Post-Loper Bright and Relentless, that foundation erodes. Without mandatory deference, the OSC loses its authoritative weight, potentially exposing lenders to enforcement risks despite following it. Precedent cases invoking Chevron and the OSC are now vulnerable to reevaluation, paving the way for fresh disputes labeling loans as consumer-oriented. In essence, the clock resets to pre-1984 ambiguity, urging caution beyond the most straightforward commercial deals.

Since the June 2024 ruling, this has manifested in heightened challenges to CFPB rules, such as its small business lending data collection requirements, credit card late fee caps, and interpretations expanding unfair, deceptive, or abusive acts or practices (UDAAP) to cover discrimination outside traditional anti-bias laws.
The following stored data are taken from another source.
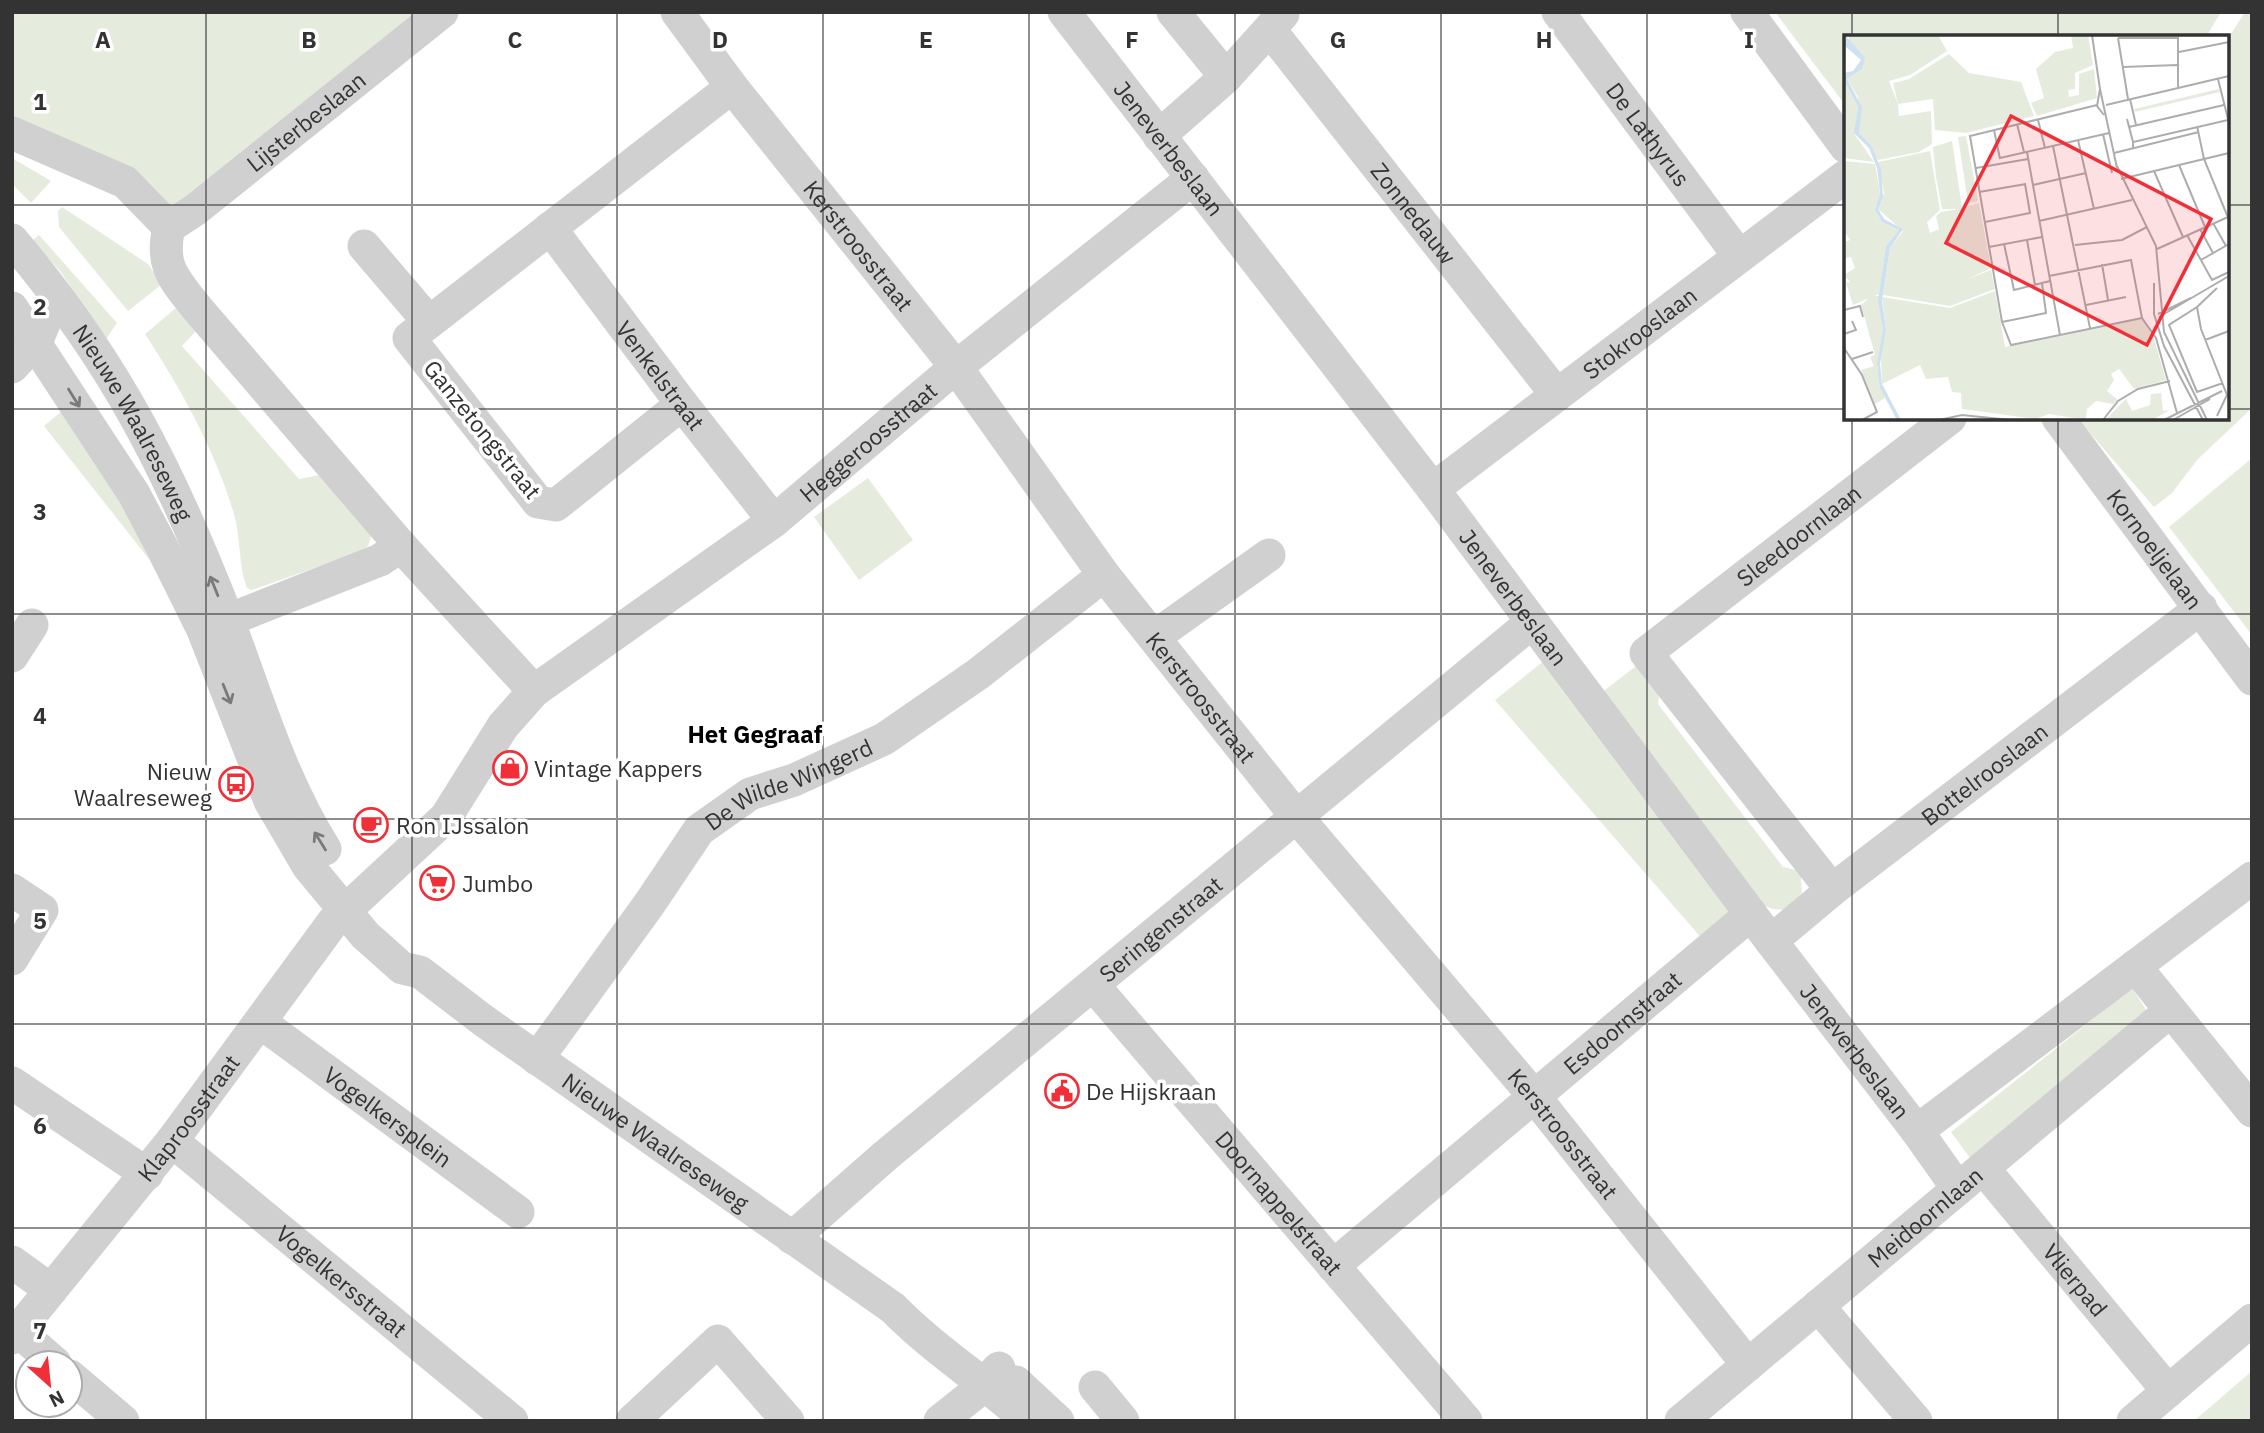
<svg xmlns="http://www.w3.org/2000/svg" width="2264" height="1433" font-family="'IBM Plex Sans',sans-serif">
	<style>
		.green { fill: #e5ecde }
		.lines { fill: none; stroke-linecap: round; stroke-linejoin: round }
		.minor { stroke: #d0d0d0; stroke-width: 33 }
		.oneway { stroke: #7a7a7a }
		.grid { fill: none; stroke: #333; stroke-width: 2; stroke-opacity: 0.55 }
		.labels { text-anchor: middle; dominant-baseline: central; stroke-width: 7; stroke-linejoin: round; paint-order: stroke }
		.street-label { font-size: 23px; fill: #333; stroke: #fff }
		.poi-label { font-size: 23px; fill: #333; stroke: #fff; text-anchor: start }
		.neighbourhood-label { font-size: 24px; font-weight: bold; fill: #000; stroke: #fff }
		.inset-road { fill: none; stroke: #adadad; stroke-width: 2 }
		.view { fill: #f02f38; fill-opacity: 0.15; stroke: #f02f38; stroke-width: 3.5 }
		.inset-edge { fill: none; stroke: #333; stroke-width: 3.5 }
		.grid-label { font-size: 23px; text-anchor: middle; font-weight: bold; fill: #333; stroke: #fff; stroke-width: 7; stroke-linejoin: round; paint-order: stroke }
	</style>
	<rect width="100%" height="100%" fill="#fff"/>
	<g class="green">
		<polygon points="12,12 423,12 176,219 12,132"/>
		<polygon points="1775,12 2221,12 2206,37 1846,37 1846,106"/>
		<polygon points="2245,12 2252,12 2252,408 2197,460 2172,493 2154,507 2077,418 2227,418 2227,40"/>
		<polygon points="12,158 51,181 31,203 12,184"/>
		<polygon points="62,207 148,264 162,284 128,311 59,227 58,211"/>
		<polygon points="39,235 117,323 106,339 60,271 32,241"/>
		<path d="M176,308L198,329L182,346L299,479L325,474L372,534L368,546L360,552L252,590L247,588C238,565 241,538 234,514C215,450 181,389 145,334Z"/>
		<polygon points="67,407 76,417 191,637 149,559 44,426"/>
		<polygon points="2251,459 2252,460 2252,635 2169,527"/>
		<polygon points="868,478 913,540 859,580 814,517"/>
		<polygon points="1545,660 1736,914 1704,941 1495,700"/>
		<polygon points="1640,663 1660,689 1658,704 1783,867 1796,870 1801,877 1802,893 1786,910 1772,909 1760,903 1601,693"/>
		<polygon points="2132,988 2147,1011 1970,1158 1951,1132"/>
		<polygon points="2252,1371 2252,1421 2194,1421"/>
	</g>
	<g class="lines">
		<g class="minor">
			<path id="s1" d="M677,12L732,87L956,367L1104,575L1296,816L1534,1096L1748,1365"/>
			<path id="s2" d="M1064,12L1433,489L1771,941L1917,1131L1958,1189"/>
			<polyline points="1173,12 1226,77"/>
			<path id="s3" d="M1558,12L1739,256"/>
			<polyline points="1747,12 1846,147"/>
			<path id="s4" d="M1270,30L1557,395"/>
			<polyline points="12,133 125,182 169,227"/>
			<polyline points="1159,136 1226,77 1283,14"/>
			<path d="M169,227C160,265 173,278 196,307L401,546L534,691"/>
			<path id="s5" d="M169,227L195,210L442,12"/>
			<path id="s6" d="M550,228L682,404L774,521"/>
			<path id="s7" d="M12,240C115,361 171,473 228,620C258,699 280,777 325,849"/>
			<polyline points="364,246 429,322"/>
			<path id="s8" d="M12,308L134,494L162,547L203,630L270,801L308,866L365,935L402,968L420,972L484,1021L893,1308C934,1350 984,1381 1028,1421"/>
			<polyline points="12,367 37,340 45,321"/>
			<polyline points="682,404 556,505 538,502 409,338 732,87"/>
			<path id="s9" d="M2058,418L2252,679"/>
			<path id="s10" d="M1433,489L1846,176"/>
			<polyline points="208,628 380,560 401,546"/>
			<polyline points="1154,637 1269,555"/>
			<polyline points="12,656 32,625"/>
			<polyline points="12,890 42,910 12,959"/>
			<path id="s11" d="M1832,890L1646,653L1950,418"/>
			<path id="s12" d="M1771,941L1832,890L2201,608"/>
			<polyline points="2135,966 2252,1111"/>
			<path id="s13" d="M1094,986L1466,1421"/>
			<path id="s14" d="M260,1022L518,1212"/>
			<path id="s15" d="M537,1059L650,903L699,830L750,794L794,780L884,739L978,674L1104,575"/>
			<polyline points="12,1083 147,1174"/>
			<polyline points="1917,1131 2252,878"/>
			<path id="s16" d="M172,1141L512,1421"/>
			<path id="s17" d="M1983,1168L2168,1391"/>
			<path id="s18" d="M792,1238L885,1156L1531,623"/>
			<polyline points="12,1262 51,1290"/>
			<path id="s19" d="M1333,1266L1751,914"/>
			<polyline points="1818,1306 1916,1421"/>
			<polyline points="18,1331 55,1363"/>
			<path id="s20" d="M12,1338L172,1141L333,922L446,817L503,726L534,691L774,521L956,367L1193,178"/>
			<polyline points="70,1376 123,1421"/>
			<polyline points="1016,1382 1058,1421"/>
			<polyline points="1095,1387 1123,1421"/>
			<polyline points="632,1421 718,1341 788,1421"/>
			<polyline points="940,1421 975,1393 999,1368"/>
			<path id="s21" d="M1681,1421L2169,1012"/>
			<polyline points="2133,1421 2252,1320"/>
		</g>
	</g>
	<defs><path id="oneway-shaft" d="M-6 0H5M1.5-3L5.5 0L1.5 3" fill="none" stroke-width="1.6" stroke-linecap="round" stroke-linejoin="round" transform="scale(1.75)"/></defs>
	<g class="oneway">
		<use href="#oneway-shaft" transform="translate(74 398) rotate(58)"/>
		<use href="#oneway-shaft" transform="translate(214 586) rotate(-112)"/>
		<use href="#oneway-shaft" transform="translate(227 694) rotate(68)"/>
		<use href="#oneway-shaft" transform="translate(320 841) rotate(-122)"/>
	</g>
	<path class="grid" d="M206,12V1421M412,12V1421M617,12V1421M823,12V1421M1029,12V1421M1235,12V1421M1441,12V1421M1647,12V1421M1852,12V37M2058,12V37M12,205H1846M2227,205H2252M12,409H1846M2227,409H2252M1852,418V1421M2058,418V1421M12,614H2252M12,819H2252M12,1024H2252M12,1228H2252"/>
	<defs>
		<g id="shop-ring" transform="scale(1.75)"><circle r="9.5" fill="#fff" stroke="#f02f38" stroke-width="1.5"/><path d="M-5-2.5h2.3a2.7 3.5 0 0 1 5.4 0H5L5.5 6h-11ZM-1.5-2.5h3a1.5 2.3 0 0 0-3 0Z" fill="#f02f38"/></g>
		<g id="bus-ring" transform="scale(1.75)"><circle r="9.5" fill="#fff" stroke="#f02f38" stroke-width="1.5"/><path d="M-5-6H5V4H4V6H2V4H-2V6H-4V4H-5ZM-3.5-4V0h7V-4ZM-3.5 1.2v1.5H-2V1.2ZM2 1.2v1.5H3.5V1.2Z" fill="#f02f38"/></g>
		<g id="cafe-ring" transform="scale(1.75)"><circle r="9.5" fill="#fff" stroke="#f02f38" stroke-width="1.5"/><path d="M-5.5-4.5H6V0H3Q3 3.5 0 3.5H-2.5Q-5.5 3.5-5.5 0ZM3-3.2v2h1.7v-2ZM-6 4.5H4V6H-6Z" fill="#f02f38"/></g>
		<g id="supermarket-ring" transform="scale(1.75)"><circle r="9.5" fill="#fff" stroke="#f02f38" stroke-width="1.5"/><path d="M-6-5.5h2.5l.6 2H6L4.5 2H-2.5L-4.4-4H-6ZM-1.5 3.2a1.3 1.3 0 1 0 .1 0ZM3 3.2a1.3 1.3 0 1 0 .1 0Z" fill="#f02f38"/></g>
		<g id="civic-ring" transform="scale(1.75)"><circle r="9.5" fill="#fff" stroke="#f02f38" stroke-width="1.5"/><path d="M-.6-6.5H3V-4.5H.6V-3L4-1V1h2V6H-6V1h2V-1L-.6-3ZM-1.2 2.5V6h2.4V2.5Z" fill="#f02f38"/></g>
	</defs>
	<g fill-rule="evenodd">
		<use href="#shop-ring" x="510" y="768"/>
		<use href="#bus-ring" x="236" y="784"/>
		<use href="#cafe-ring" x="371" y="825"/>
		<use href="#supermarket-ring" x="437" y="883"/>
		<use href="#civic-ring" x="1062" y="1091"/>
	</g>
	<g class="labels">
		<g class="street-label">
			<text stroke="none"><textPath href="#s5" startOffset="173">Lijsterbeslaan</textPath></text>
			<text stroke="none"><textPath href="#s3" startOffset="152">De Lathyrus</textPath></text>
			<text stroke="none"><textPath href="#s2" startOffset="172">Jeneverbeslaan</textPath></text>
			<text stroke="none"><textPath href="#s4" startOffset="233">Zonnedauw</textPath></text>
			<text stroke="none"><textPath href="#s1" startOffset="296">Kerstroosstraat</textPath></text>
			<text stroke="none"><textPath href="#s10" startOffset="259">Stokrooslaan</textPath></text>
			<text stroke="none"><textPath href="#s6" startOffset="184">Venkelstraat</textPath></text>
			<text stroke="none"><textPath href="#s7" startOffset="220">Nieuwe Waalreseweg</textPath></text>
			<text transform="translate(483 429) rotate(51)">Ganzetongstraat</text>
			<text stroke="none"><textPath href="#s20" startOffset="1251">Heggeroosstraat</textPath></text>
			<text stroke="none"><textPath href="#s11" startOffset="494">Sleedoornlaan</textPath></text>
			<text stroke="none"><textPath href="#s9" startOffset="163">Kornoeljelaan</textPath></text>
			<text stroke="none"><textPath href="#s2" startOffset="738">Jeneverbeslaan</textPath></text>
			<text stroke="none"><textPath href="#s1" startOffset="863">Kerstroosstraat</textPath></text>
			<text stroke="none"><textPath href="#s12" startOffset="271">Bottelrooslaan</textPath></text>
			<text stroke="none"><textPath href="#s15" startOffset="382">De Wilde Wingerd</textPath></text>
			<text stroke="none"><textPath href="#s18" startOffset="481">Seringenstraat</textPath></text>
			<text stroke="none"><textPath href="#s19" startOffset="378">Esdoornstraat</textPath></text>
			<text stroke="none"><textPath href="#s2" startOffset="1306">Jeneverbeslaan</textPath></text>
			<text stroke="none"><textPath href="#s14" startOffset="159">Vogelkersplein</textPath></text>
			<text stroke="none"><textPath href="#s20" startOffset="282">Klaproosstraat</textPath></text>
			<text stroke="none"><textPath href="#s1" startOffset="1430">Kerstroosstraat</textPath></text>
			<text stroke="none"><textPath href="#s8" startOffset="1082">Nieuwe Waalreseweg</textPath></text>
			<text stroke="none"><textPath href="#s13" startOffset="285">Doornappelstraat</textPath></text>
			<text stroke="none"><textPath href="#s21" startOffset="318">Meidoornlaan</textPath></text>
			<text stroke="none"><textPath href="#s17" startOffset="145">Vlierpad</textPath></text>
			<text stroke="none"><textPath href="#s16" startOffset="220">Vogelkersstraat</textPath></text>
		</g>
		<g class="poi-label">
			<text x="534" y="768">Vintage Kappers</text>
			<text x="212" y="771" text-anchor="end">Nieuw<tspan x="212" dy="26">Waalreseweg</tspan></text>
			<text x="396" y="825">Ron IJssalon</text>
			<text x="462" y="883">Jumbo</text>
			<text x="1086" y="1091">De Hijskraan</text>
		</g>
		<g class="neighbourhood-label">
			<text x="755" y="734">Het Gegraaf</text>
		</g>
	</g>
	<g transform="translate(1844 35)">
		<rect width="385" height="385" fill="#fff"/>
		<path d="M5,0H94L103,16L66,40L45,46L54,69L49,48L65,44L105,19L125,38L177,47L190,81L122,98L91,95L89,64L54,69L55,81L87,76L88,109L75,117L34,125L15,98L14,62L3,44L18,34L17,19L5,9ZM227,0H244L249,30L231,38V54L224,55L225,62L235,60V39L250,34L253,63L193,81L187,68L200,63L192,34L211,17L229,13ZM0,46L14,72L11,100L30,127L0,123ZM375,54L376,57L291,77L290,74ZM122,101L134,166L124,168L114,102ZM108,106L118,173L135,168L147,233L124,244L147,235L151,254L106,271L39,260L46,213L59,196L34,174L40,158L34,127L86,116L96,175L83,187L86,198L95,194L92,181L97,177L114,174H98L92,142L89,112ZM0,126L31,129L36,158L31,175L38,187L55,195L42,211L35,259L9,270L2,248L6,247L0,240L11,233L7,222L0,223V207L6,205L0,195ZM151,256L161,312L297,283L309,300L322,345L290,354L275,334L267,339L270,345L263,356L274,365L269,369L252,366L243,374L242,385L205,379L191,384L118,374L117,358L108,357L104,342L82,344L76,330L38,349L37,320L42,295L38,262L106,273ZM27,261H35L39,294L33,332L41,363L31,369L17,335L30,331L26,322L31,320L17,270ZM317,358L319,376L326,375L308,385H261L282,364L288,376L306,370L307,359Z" fill="#e5ecde"/>
		<path d="M1,0L21,23L18,34L3,44L18,72L15,98L28,112L37,134L39,162L34,174L40,184L59,194L46,213L38,266L42,295L36,329L38,349L57,385H53L36,353L33,329L39,294L34,265L42,211L55,195L38,187L31,175L36,158L33,133L25,113L10,98L14,72L0,46V38L9,36L17,25L1,11Z" fill="#cde1f0"/>
		<path class="inset-road" d="M248,0L256,54L253,71L260,80M274,3H334V52M274,3L284,64M335,17L385,7M279,32L333,30M374,44L385,88M256,54L273,133M286,64L292,90M253,70L126,101L158,287L167,310L298,283M262,70L385,41M283,84L289,107M194,85L201,113M173,89L180,117M353,91L360,124L385,185M285,92L380,70M150,95L156,124M259,99L268,138M234,105L250,174M209,111L246,293M289,113V107L384,85M183,117L216,300M270,118L355,97M156,123L265,98M335,130L361,192M273,131L312,211L320,297L363,385M132,133L184,124M310,136L339,202M277,144L385,118M189,150L242,138M135,157L182,149M195,186L288,165M141,187L186,178L181,149M369,188L382,211M356,194L369,218M343,200L368,245L385,237M183,205L191,250M160,209L170,255L206,246M231,210L278,205L303,192M145,212L198,202M313,214L384,182M357,225L385,209M258,229L264,265M205,241L287,225L298,283L312,303L333,378M310,248V279L320,311L359,385M242,270L282,262M353,272L325,290L353,357L379,348M353,272L357,294L383,360L373,381M353,272L373,253M0,275L16,271L19,282M314,279L347,263M315,282L385,241M158,287L202,278L198,248M0,299L12,295L8,286M361,305L385,296M0,313L18,340L33,377L18,385M8,324L29,317M95,385L118,380L167,385M259,385L274,366L294,354L326,346M320,385L378,356M329,385L366,364"/>
		<path class="view" d="M167,81L367,184L303,310L102,208Z"/>
		<rect width="385" height="385" class="inset-edge"/>
	</g>
	<g class="grid-label">
		<text x="103" y="48">A</text>
		<text x="309" y="48">B</text>
		<text x="515" y="48">C</text>
		<text x="720" y="48">D</text>
		<text x="926" y="48">E</text>
		<text x="1132" y="48">F</text>
		<text x="1338" y="48">G</text>
		<text x="1544" y="48">H</text>
		<text x="1749" y="48">I</text>
		<text x="40" y="110">1</text>
		<text x="40" y="315">2</text>
		<text x="40" y="520">3</text>
		<text x="40" y="724">4</text>
		<text x="40" y="929">5</text>
		<text x="40" y="1134">6</text>
		<text x="40" y="1339">7</text>
	</g>
	<rect width="2264" height="1433" fill="none" stroke="#333333" stroke-width="28"/>
	<g transform="translate(49 1384) rotate(153)"><circle r="33" fill="#ffffff" stroke="#adadad" stroke-width="2"/>
	<path d="M0-5L12 26L0 18L-12 26Z" fill="#f02f38"/>
	<text y="-10" font-size="19" font-weight="bold" text-anchor="middle" fill="#333333">N</text>
	</g>
</svg>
Proposed measures on overdraft and non-sufficient funds fees also face scrutiny, amplifying compliance dilemmas for lenders.

Diminished Value of No-Action Assurances

Private lenders interact with various overseers, from state bodies like California’s Department of Real Estate or Department of Financial Protection and Innovation to federal entities. These often issue regulations, interpretive notes, and no-action letters promising non-enforcement for specified practices. Courts historically leaned on these via Chevron when defending against private suits, bolstering their utility.

That shield weakens now. While no-action letters might still deter agency pursuits, their persuasive force in litigation diminishes without deference. This shift, combined with the extended challenge windows from Corner Post, invites revisits to established norms.

Anticipating Agency Backlash and Strategic Shifts

Regulators are unlikely to welcome this curb on their interpretive leeway. After investing extensive resources in crafting rules through drafts, feedback, and refinements—sometimes over years—their outputs now face easier invalidation. This opens floodgates for suits seeking deregulation or contesting granted exemptions.

In response, agencies like the CFPB have signaled resilience, asserting in ongoing cases that their powers stem from statutory text independent of Chevron. Yet, experts foresee more conservative rulemaking, tethered tightly to explicit laws, and a pivot toward enforcement over broad guidance. For lenders, this means consulting legal teams to navigate evolving risks and adapt operations amid the uncertainty.